What causes rotator cuff injury

The rotator cuff is a set of 4 tendons that insert contiguously into the head of the humerus:

  • the subscapularis
  • the supraspinatus
  • the infraspinatus
  • the teres minor

Between the subscapularis and supraspinatus there is a space occupied by another tendon, the long portion of the biceps (PLB), so it is often considered part of the rotator cuff, although it is inserted within the shoulder joint itself.

Like almost every structure in the body, the rotator cuff has several functions:

  • It contributes to the mobility of the shoulder, especially rotation (hence its name).
  • It centers the humeral head during movement
  • It is an important secondary stabilizer

Rotator cuff injuries and causes

Cuff injury encompasses a wide spectrum of conditions, from tendonitis to a complete retracted tear. This can be caused by trauma, but most patients report a degenerative disorder or a work or leisure overload.

These usually have in common a maintained use of the arm above the shoulder, so it is frequent among painters, electricians, tennis players, javelin throwers…

Symptoms vary depending on some factors such as:

  • Origin of the injury
  • Musculature of the patient
  • Use of the arm

Traumatology specialists indicate that there is usually a deep pain in the anterior and lateral aspect of the shoulder, with irradiation towards the elbow and a decrease in its mobility, which may even be associated with a striking muscle weakness.

::::::::

#### ACTION ITEM A
In the rotator cuff text, which tendon occupies the space between the subscapularis and the supraspinatus?
#### ACTION ITEM B
Name every tendon that the rotator cuff text lists as making up the rotator cuff.
#### ACTION ITEM C
Carry on the rotator cuff text from its final sentence.
The rows that follow come from a separate source unrelated to the text above.

#### DATA SECTION

::::::::

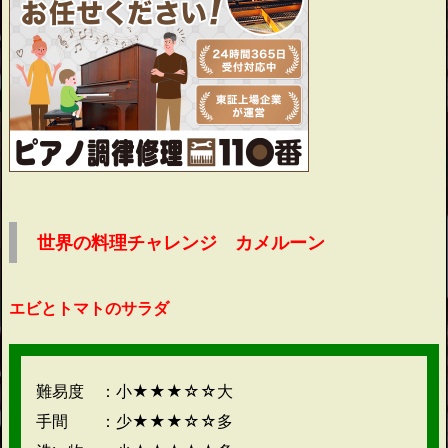
世界の料理チャレンジ カメルーン
エビとトマトのサラダ
難易度 ：小★★★☆☆大
手間 ：少★★★☆☆多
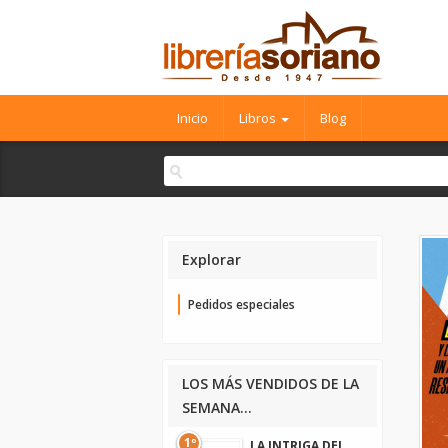
Inicio
Libros
Blog
Explorar
Pedidos especiales
LOS MÁS VENDIDOS DE LA
SEMANA...
1º
LA INTRIGA DEL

::::::::

#### RESPONSE AREA A
The long portion of the biceps (PLB).

#### RESPONSE AREA B
The subscapularis, the supraspinatus, the infraspinatus and the teres minor.

#### RESPONSE AREA C
Treatment of rotator cuff injury

Due to the variability of lesions and symptoms, the treatment is not unique, but has to be adapted to each patient. Roughly speaking, it can be divided into:

  • Surgical treatments: these treatments have advanced greatly in recent years. We have moved from open surgery to arthroscopic techniques with regional nerve blocks, which greatly improve postoperative pain control and patient comfort. Basically, an attempt is made to reconstruct the patient’s normal anatomy, mainly by sewing the ruptured tendon back to the bone.
  • Non-surgical treatments: include oral anti-inflammatory drugs, rehabilitation (multiple techniques) and infiltrations.